The Federal Government may be considering increasing petrol price as part of efforts to resolve perennial fuel shortages.
If the plan sails through, government may also have to abandon its
policy of fixing the pump price of petrol in order to allow independent
marketers resume the importation of fuel to sell at profitable margins,
sources at the Petroleum Product Pricing Resulated Agency (PPPRA) have
said.
According to the sources, the resumption of products importation by
marketers will be an indication that price regulation by government may
no longer be feasible since the recent price modulation by the Petroleum
Products Pricing Regulatory Agency (PPPRA) has failed to resolve the
crises.
A credible source from the agency further stated that petrol may now
be sold for N130 per litre. Already, fuel queues have resurfaced at most
fuel stations in Abuja few days after disappearing.
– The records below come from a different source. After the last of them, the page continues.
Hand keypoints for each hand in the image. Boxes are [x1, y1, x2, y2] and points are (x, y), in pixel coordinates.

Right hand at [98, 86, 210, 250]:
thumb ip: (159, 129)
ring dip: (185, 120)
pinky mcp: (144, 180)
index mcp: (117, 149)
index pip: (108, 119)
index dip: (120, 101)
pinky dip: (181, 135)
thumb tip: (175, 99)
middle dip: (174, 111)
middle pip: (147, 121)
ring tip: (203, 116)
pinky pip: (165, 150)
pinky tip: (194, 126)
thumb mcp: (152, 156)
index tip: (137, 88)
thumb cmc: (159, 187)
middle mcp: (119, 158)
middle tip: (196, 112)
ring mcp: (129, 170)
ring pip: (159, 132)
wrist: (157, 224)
This is even as fears have been expressed that the national budget could
suffer a major cash flow setback as prices of crude shed $5 per barrel
as at weekend while output dropped further due to attacks on Chevron
facility by militants just before the budget was signed last week.
Government estimates that it may be losing over $22.8 million daily as a
result of the attack.
Sources revealed that after several meetings between oil sector
regulators and independents, government last week gave marketers
approval to source foreign exchange from the parallel market, which
means that the price of petrol may top N130 per litre from the current
modulated price set at N86.
However, petrol stations operated by the NNPC will continue to sell
petrol at the current price of around N86 as government intends to
continue to adjust prices at its stations under the modulation template
it recently introduced, the sources further said.
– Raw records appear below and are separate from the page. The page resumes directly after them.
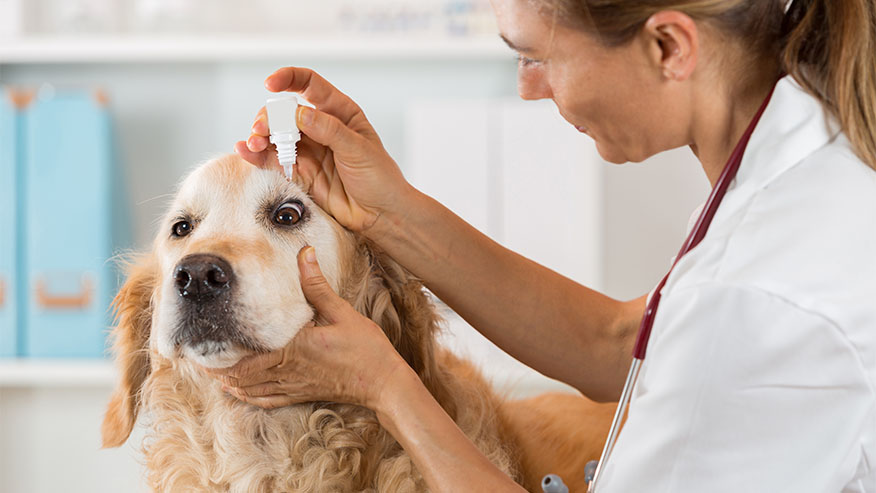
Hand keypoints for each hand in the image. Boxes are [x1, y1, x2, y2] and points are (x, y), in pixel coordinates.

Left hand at [208, 246, 411, 410]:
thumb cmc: (365, 349)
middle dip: (215, 367)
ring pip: (248, 389)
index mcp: (292, 349)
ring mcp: (292, 387)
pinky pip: (265, 400)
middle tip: (195, 355)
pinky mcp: (300, 395)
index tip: (202, 341)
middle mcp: (286, 371)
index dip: (220, 353)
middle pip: (239, 375)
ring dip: (226, 381)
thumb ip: (316, 284)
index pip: (245, 355)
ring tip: (208, 370)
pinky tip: (236, 391)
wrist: (382, 383)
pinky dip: (246, 396)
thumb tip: (304, 252)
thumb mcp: (341, 311)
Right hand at [235, 67, 415, 234]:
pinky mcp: (300, 172)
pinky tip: (245, 151)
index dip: (289, 79)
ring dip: (260, 136)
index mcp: (339, 112)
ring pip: (275, 135)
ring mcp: (309, 150)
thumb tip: (299, 114)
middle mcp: (320, 127)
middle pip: (285, 112)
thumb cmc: (379, 178)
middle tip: (263, 130)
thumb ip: (329, 130)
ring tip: (255, 144)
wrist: (381, 214)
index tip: (271, 83)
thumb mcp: (359, 149)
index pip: (310, 85)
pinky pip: (274, 160)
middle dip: (270, 117)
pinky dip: (257, 156)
It was also learnt that the Federal Government will not publicly announce this policy shift.
Meanwhile, Minister of State for Petroleum Resources, Ibe Kachikwu,
has said Nigeria was considering privatising its refineries within the
coming 12 months. The Minister said his team was working with oil majors
on improving Nigeria's four refineries.
Kachikwu was quoted in the April bulletin of the Organisation of
Petroleum Exporting Countries (OPEC) report to have said discussions are
ongoing on how to partner Chevron, Total and ENI.
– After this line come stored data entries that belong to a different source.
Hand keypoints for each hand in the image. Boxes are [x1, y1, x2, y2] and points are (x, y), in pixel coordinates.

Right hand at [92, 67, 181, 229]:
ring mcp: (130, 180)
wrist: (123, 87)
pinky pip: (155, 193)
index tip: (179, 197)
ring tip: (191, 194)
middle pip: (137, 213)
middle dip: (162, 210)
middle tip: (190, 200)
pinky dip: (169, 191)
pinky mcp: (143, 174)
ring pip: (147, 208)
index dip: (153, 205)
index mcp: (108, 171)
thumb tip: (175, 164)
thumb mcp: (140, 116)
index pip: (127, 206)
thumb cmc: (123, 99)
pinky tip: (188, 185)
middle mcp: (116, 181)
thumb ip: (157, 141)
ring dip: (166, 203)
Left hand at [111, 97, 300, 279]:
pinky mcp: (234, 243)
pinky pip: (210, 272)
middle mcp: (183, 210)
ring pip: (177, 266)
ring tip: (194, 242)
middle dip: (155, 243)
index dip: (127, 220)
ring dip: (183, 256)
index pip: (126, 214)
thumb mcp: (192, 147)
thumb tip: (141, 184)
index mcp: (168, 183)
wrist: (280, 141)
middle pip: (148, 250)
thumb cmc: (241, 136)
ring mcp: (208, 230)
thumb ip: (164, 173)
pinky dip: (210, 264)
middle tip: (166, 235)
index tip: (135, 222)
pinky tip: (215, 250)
According to the report, Nigeria has "seen a growing dependency on
fuel imports as a result of the underperformance of its refining plants
in Port Harcourt, Warri and Kaduna."
Kachikwu was quoted by Reuters as saying that Nigeria wants to
privatise the refineries within 12 months following the much-need
maintenance work.
"We have gotten commitments from some of the majors. Agip has
indicated interest to work with us on Port Harcourt, Chevron on Warri.
We are talking to Total on Kaduna," Kachikwu was quoted to have said.